| WORK REQUIRED |
All that is needed is every line of the listing below that has "CROSS".

| DATA |

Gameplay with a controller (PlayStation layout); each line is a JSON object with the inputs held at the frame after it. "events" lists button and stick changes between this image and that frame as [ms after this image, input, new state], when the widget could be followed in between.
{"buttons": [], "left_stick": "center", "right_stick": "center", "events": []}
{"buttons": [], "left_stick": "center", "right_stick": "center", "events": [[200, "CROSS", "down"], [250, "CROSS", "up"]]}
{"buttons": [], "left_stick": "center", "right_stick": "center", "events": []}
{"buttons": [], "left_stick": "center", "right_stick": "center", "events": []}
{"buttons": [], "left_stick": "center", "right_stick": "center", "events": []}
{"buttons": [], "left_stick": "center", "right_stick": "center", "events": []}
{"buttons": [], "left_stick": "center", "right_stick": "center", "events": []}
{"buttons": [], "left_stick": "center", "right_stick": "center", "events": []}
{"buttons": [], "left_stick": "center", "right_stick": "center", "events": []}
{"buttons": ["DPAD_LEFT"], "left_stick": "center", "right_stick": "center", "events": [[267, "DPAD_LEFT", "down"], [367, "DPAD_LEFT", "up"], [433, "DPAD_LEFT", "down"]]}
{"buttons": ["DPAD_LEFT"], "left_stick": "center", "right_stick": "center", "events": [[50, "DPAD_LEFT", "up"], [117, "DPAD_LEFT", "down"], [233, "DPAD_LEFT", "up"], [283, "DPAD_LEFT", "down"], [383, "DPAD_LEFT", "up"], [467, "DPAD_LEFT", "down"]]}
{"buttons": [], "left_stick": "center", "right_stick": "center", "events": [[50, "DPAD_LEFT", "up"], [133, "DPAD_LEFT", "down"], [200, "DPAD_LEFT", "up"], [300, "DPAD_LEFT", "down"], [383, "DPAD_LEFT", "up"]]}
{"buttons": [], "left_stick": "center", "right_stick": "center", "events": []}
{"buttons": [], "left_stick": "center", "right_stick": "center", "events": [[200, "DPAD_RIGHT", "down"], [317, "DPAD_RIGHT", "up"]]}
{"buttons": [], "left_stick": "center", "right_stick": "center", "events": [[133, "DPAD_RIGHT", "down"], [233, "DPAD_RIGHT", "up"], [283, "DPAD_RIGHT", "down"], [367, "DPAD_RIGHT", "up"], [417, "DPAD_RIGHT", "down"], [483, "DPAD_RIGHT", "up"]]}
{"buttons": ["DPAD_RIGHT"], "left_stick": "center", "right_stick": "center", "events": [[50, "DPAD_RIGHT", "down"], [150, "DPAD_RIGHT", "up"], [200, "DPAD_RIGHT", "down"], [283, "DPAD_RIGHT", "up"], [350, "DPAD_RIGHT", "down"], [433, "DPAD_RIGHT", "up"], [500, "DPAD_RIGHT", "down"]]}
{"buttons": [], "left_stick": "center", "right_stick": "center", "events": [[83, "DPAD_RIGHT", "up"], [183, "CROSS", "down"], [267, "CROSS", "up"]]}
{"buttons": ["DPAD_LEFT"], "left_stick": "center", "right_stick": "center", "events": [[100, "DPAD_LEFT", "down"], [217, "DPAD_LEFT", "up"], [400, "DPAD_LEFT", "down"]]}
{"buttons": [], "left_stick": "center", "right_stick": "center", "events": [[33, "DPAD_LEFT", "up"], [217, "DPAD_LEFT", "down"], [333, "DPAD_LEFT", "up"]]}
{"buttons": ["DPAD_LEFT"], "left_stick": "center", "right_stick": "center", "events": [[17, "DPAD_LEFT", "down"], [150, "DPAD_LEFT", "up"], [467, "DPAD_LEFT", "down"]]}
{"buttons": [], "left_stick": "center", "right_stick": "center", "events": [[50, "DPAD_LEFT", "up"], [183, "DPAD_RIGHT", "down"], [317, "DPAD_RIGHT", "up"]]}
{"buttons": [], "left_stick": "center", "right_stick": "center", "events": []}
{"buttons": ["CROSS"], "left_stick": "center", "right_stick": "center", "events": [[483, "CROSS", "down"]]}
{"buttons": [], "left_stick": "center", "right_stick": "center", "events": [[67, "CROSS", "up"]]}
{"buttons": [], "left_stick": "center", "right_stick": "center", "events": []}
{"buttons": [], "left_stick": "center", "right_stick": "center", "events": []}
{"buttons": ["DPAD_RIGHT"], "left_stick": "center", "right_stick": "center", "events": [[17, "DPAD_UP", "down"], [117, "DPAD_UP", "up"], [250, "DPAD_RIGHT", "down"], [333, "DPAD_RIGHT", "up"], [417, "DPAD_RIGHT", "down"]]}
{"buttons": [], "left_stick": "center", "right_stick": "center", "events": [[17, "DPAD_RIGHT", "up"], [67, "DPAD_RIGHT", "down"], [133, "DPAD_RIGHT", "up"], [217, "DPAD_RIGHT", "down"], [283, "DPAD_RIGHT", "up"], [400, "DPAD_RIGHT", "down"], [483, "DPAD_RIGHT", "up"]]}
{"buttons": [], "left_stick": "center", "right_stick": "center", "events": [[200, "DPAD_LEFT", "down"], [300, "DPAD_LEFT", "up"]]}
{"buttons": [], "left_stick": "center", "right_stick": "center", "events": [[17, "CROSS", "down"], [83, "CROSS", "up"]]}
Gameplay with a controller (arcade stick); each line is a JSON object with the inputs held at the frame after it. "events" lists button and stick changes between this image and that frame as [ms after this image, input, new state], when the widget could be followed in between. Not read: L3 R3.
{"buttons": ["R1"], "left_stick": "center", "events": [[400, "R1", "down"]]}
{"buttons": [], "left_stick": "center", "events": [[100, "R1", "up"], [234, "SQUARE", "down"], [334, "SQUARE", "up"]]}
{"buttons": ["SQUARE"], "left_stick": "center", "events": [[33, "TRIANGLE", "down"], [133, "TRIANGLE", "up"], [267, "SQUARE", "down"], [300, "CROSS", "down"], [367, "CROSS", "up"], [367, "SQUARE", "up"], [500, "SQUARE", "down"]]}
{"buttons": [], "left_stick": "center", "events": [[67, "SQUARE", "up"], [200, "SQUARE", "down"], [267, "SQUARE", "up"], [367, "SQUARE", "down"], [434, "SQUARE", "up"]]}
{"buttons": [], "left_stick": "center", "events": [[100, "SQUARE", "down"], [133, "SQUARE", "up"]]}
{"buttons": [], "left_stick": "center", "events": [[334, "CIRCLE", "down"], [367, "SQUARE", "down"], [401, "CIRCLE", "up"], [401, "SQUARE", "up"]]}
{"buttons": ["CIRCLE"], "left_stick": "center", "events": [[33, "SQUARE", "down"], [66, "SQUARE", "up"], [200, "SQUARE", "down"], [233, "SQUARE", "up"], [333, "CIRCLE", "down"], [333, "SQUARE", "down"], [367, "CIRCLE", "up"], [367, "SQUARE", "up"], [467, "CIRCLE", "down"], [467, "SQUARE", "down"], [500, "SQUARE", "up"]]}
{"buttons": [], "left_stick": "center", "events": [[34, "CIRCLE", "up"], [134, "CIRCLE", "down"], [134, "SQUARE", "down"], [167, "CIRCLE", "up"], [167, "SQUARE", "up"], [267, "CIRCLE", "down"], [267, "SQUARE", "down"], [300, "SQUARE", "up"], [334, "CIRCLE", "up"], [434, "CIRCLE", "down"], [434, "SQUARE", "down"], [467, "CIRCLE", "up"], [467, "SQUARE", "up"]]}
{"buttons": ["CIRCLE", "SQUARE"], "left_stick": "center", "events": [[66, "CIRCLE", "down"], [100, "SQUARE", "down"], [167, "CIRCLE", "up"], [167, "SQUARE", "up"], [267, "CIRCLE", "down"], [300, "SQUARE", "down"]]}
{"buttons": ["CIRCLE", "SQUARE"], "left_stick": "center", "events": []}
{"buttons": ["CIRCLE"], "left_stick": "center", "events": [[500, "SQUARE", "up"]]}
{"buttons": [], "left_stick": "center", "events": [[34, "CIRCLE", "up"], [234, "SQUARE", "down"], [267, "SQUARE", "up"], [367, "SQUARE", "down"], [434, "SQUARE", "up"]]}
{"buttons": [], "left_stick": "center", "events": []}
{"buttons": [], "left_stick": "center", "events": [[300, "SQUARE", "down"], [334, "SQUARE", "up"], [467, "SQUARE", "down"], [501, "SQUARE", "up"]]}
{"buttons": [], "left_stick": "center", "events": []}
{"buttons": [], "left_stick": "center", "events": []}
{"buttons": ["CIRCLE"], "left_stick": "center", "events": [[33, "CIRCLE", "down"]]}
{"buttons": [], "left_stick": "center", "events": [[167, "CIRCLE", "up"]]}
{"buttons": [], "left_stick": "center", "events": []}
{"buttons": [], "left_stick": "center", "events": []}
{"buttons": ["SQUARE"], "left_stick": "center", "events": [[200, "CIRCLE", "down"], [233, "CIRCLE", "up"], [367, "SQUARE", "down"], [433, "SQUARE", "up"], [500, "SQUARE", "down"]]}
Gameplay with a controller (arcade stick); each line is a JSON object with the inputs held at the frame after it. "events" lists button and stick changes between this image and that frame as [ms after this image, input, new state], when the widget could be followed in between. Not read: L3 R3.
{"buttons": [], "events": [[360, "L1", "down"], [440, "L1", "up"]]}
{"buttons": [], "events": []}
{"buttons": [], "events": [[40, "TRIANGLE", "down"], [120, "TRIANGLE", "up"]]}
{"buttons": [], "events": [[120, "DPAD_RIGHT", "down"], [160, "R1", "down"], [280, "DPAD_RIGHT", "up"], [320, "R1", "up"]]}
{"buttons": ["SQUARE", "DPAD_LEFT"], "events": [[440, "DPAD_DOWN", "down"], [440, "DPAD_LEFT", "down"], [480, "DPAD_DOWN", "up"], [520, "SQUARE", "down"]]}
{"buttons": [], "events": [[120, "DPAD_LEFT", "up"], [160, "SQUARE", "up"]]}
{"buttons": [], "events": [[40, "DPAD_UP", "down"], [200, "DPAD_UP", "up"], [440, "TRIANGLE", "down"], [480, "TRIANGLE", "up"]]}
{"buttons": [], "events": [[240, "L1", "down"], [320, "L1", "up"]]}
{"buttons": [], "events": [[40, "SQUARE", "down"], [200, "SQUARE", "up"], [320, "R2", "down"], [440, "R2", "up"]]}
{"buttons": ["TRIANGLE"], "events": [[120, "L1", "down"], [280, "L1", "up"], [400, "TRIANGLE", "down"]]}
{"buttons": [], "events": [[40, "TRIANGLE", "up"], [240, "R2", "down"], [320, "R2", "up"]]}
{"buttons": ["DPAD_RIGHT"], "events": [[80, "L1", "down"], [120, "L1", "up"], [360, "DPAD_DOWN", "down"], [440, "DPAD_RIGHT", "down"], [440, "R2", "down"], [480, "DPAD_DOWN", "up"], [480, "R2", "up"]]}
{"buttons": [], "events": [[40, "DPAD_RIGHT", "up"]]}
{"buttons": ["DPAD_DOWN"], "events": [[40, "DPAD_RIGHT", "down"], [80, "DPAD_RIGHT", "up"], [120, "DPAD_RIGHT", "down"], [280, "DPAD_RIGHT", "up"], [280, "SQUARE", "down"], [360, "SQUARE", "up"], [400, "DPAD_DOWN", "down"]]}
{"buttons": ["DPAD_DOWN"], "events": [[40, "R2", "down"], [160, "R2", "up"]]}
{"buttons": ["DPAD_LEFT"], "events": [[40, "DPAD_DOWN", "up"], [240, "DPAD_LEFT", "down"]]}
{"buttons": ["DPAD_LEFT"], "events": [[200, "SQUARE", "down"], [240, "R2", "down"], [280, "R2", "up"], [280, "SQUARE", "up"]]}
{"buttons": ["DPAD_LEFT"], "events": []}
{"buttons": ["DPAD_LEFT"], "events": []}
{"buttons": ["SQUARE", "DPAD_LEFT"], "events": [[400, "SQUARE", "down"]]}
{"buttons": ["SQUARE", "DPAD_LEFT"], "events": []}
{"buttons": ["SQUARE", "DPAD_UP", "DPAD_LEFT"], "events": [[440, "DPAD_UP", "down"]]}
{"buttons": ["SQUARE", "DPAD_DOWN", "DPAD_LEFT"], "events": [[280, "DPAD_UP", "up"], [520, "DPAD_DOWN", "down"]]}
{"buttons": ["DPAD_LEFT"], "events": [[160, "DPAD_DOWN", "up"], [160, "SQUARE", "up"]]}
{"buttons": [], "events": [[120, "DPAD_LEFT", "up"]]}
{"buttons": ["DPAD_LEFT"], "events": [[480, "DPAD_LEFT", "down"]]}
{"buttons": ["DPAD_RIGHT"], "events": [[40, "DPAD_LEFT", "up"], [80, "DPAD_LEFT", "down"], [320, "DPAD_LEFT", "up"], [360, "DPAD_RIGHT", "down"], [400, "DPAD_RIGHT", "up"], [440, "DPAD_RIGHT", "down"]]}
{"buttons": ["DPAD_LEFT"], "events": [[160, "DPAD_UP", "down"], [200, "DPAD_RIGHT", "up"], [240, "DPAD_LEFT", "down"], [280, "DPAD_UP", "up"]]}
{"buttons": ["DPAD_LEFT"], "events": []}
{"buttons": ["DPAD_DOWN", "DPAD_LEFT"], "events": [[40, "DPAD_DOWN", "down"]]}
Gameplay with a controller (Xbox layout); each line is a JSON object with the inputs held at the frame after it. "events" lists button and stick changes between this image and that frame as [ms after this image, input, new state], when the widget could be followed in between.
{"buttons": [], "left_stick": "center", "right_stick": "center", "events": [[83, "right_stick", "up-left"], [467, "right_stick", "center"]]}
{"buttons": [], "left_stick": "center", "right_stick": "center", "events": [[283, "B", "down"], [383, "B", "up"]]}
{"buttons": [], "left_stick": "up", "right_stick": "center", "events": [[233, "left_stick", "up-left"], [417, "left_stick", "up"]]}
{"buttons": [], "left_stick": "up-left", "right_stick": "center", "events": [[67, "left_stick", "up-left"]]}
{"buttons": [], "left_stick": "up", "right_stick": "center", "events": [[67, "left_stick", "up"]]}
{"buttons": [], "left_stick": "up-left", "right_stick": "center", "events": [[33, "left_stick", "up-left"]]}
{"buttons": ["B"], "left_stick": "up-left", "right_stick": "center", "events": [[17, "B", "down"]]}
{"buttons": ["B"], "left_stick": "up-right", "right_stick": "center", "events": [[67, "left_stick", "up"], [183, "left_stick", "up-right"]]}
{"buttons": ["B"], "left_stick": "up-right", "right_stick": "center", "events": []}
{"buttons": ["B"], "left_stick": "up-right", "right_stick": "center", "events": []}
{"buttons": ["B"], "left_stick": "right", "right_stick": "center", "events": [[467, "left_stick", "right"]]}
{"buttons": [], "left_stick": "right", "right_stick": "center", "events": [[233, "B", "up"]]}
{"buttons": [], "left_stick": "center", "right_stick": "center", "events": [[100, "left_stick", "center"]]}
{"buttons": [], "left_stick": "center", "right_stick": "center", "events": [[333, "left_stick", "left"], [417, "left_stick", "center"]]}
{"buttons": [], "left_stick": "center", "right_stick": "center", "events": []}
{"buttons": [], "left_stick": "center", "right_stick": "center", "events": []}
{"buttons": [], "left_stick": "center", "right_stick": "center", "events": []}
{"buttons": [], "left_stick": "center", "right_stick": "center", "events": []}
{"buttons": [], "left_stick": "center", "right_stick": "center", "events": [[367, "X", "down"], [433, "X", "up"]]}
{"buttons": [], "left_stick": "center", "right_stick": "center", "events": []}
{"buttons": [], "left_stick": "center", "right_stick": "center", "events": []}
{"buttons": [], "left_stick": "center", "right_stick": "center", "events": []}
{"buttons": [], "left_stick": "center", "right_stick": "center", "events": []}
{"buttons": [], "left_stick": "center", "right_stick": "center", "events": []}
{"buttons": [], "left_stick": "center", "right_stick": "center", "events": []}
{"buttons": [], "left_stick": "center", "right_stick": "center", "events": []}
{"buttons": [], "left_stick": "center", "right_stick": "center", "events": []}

| ANSWER TO THE EXERCISE |
{"buttons": [], "left_stick": "center", "right_stick": "center", "events": [[200, "CROSS", "down"], [250, "CROSS", "up"]]}
{"buttons": [], "left_stick": "center", "right_stick": "center", "events": [[83, "DPAD_RIGHT", "up"], [183, "CROSS", "down"], [267, "CROSS", "up"]]}
{"buttons": ["CROSS"], "left_stick": "center", "right_stick": "center", "events": [[483, "CROSS", "down"]]}
{"buttons": [], "left_stick": "center", "right_stick": "center", "events": [[67, "CROSS", "up"]]}
{"buttons": [], "left_stick": "center", "right_stick": "center", "events": [[17, "CROSS", "down"], [83, "CROSS", "up"]]}
{"buttons": ["SQUARE"], "left_stick": "center", "events": [[33, "TRIANGLE", "down"], [133, "TRIANGLE", "up"], [267, "SQUARE", "down"], [300, "CROSS", "down"], [367, "CROSS", "up"], [367, "SQUARE", "up"], [500, "SQUARE", "down"]]}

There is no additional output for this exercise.